- Born: Htun Myint Naing 15 May 1958 (age 67) also given as 27 August 1960 (age 65)
- Other names: Htun Myint Naing Htoon Myint Naing Lo Ping Zhong (罗秉忠)
- Occupations: Managing Director of Asia World Owner of Magway FC
- Organization: Asia World Company
- Spouse: Cecilia Ng Seng Hong ​ ​(m. 1996)​
- Children: 2
- Parent: Lo Hsing Han (father)

= Steven Law (businessman) =

Burmese businessman

Steven Law also known as Htun Myint Naing and Lo Ping Zhong (羅秉忠 (Luó Bǐngzhōng)) is a Burmese businessman. He is best known for being the managing director of Asia World, the country's largest conglomerate, and as son of Lo Hsing Han, one of the country's most notable drug traffickers.

==Family==
Law has six brothers: Lu Law, David Lo, Eric Ping Sin Lo, Henry Lo, Moses Ping Chao Lo, and Aung Kyaw Naing, and two sisters: Daisy Lo and Thida Han Ma.
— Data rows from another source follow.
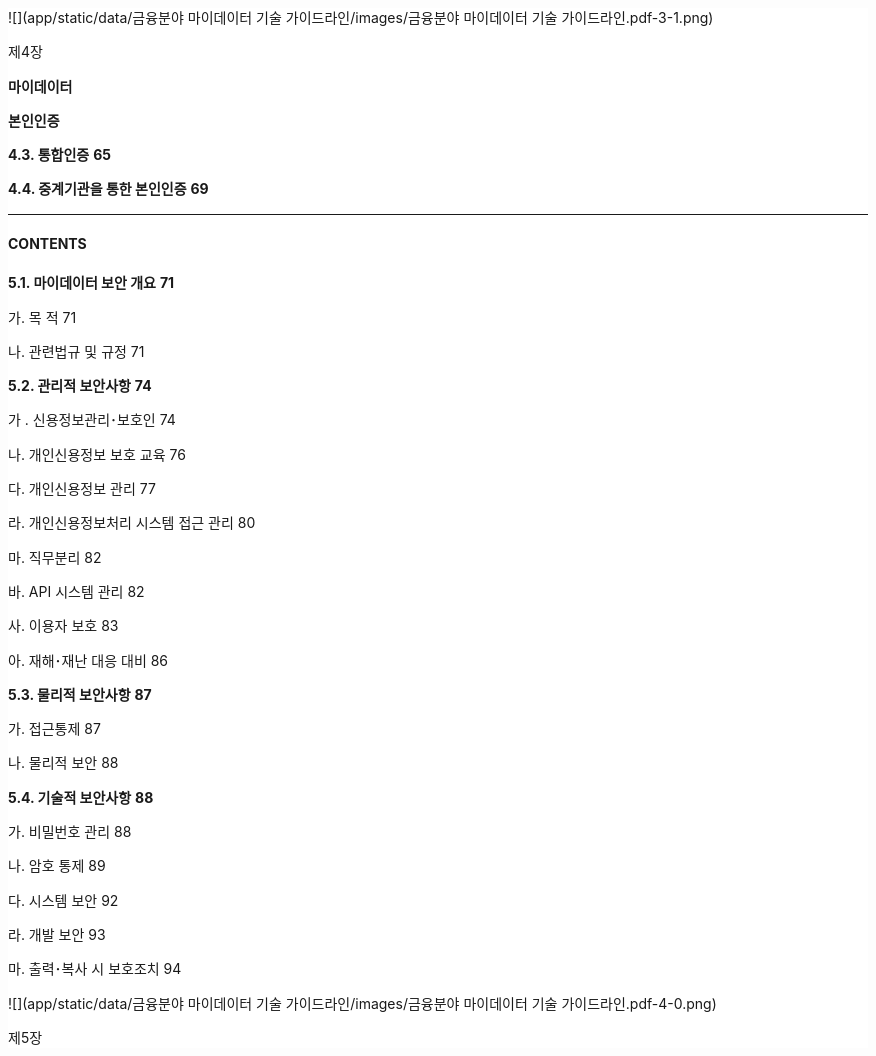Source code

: ![](app/static/data/금융분야 마이데이터 기술 가이드라인/images/금융분야 마이데이터 기술 가이드라인.pdf-3-1.png)

제4장

**마이데이터**

**본인인증**


**4.3. 통합인증** **65**

**4.4. 중계기관을 통한 본인인증** **69**


-----

#### CONTENTS

**5.1. 마이데이터 보안 개요** **71**

가. 목 적 71

나. 관련법규 및 규정 71

**5.2. 관리적 보안사항** **74**

가 . 신용정보관리･보호인 74

나. 개인신용정보 보호 교육 76

다. 개인신용정보 관리 77

라. 개인신용정보처리 시스템 접근 관리 80

마. 직무분리 82

바. API 시스템 관리 82

사. 이용자 보호 83

아. 재해･재난 대응 대비 86

**5.3. 물리적 보안사항** **87**

가. 접근통제 87

나. 물리적 보안 88

**5.4. 기술적 보안사항** **88**

가. 비밀번호 관리 88

나. 암호 통제 89

다. 시스템 보안 92

라. 개발 보안 93

마. 출력･복사 시 보호조치 94


![](app/static/data/금융분야 마이데이터 기술 가이드라인/images/금융분야 마이데이터 기술 가이드라인.pdf-4-0.png)

제5장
He wed a Singaporean national, Cecilia Ng (Ng Sor Hong), who has two children from a previous marriage, on 16 March 1996.

==Business==
Law is a prominent businessman well known for being at the helm of Myanmar's largest conglomerate company Asia World, whose investments include a container shipping line, port buildings, and toll road authorities. Law also owns of the Burmese football team Magway FC.

In 1996, he was denied a visa to the United States on suspicion of drug links. His father, Lo Hsing Han, stated that Law had no affiliation with Lo's past history in Kokang's opium industry.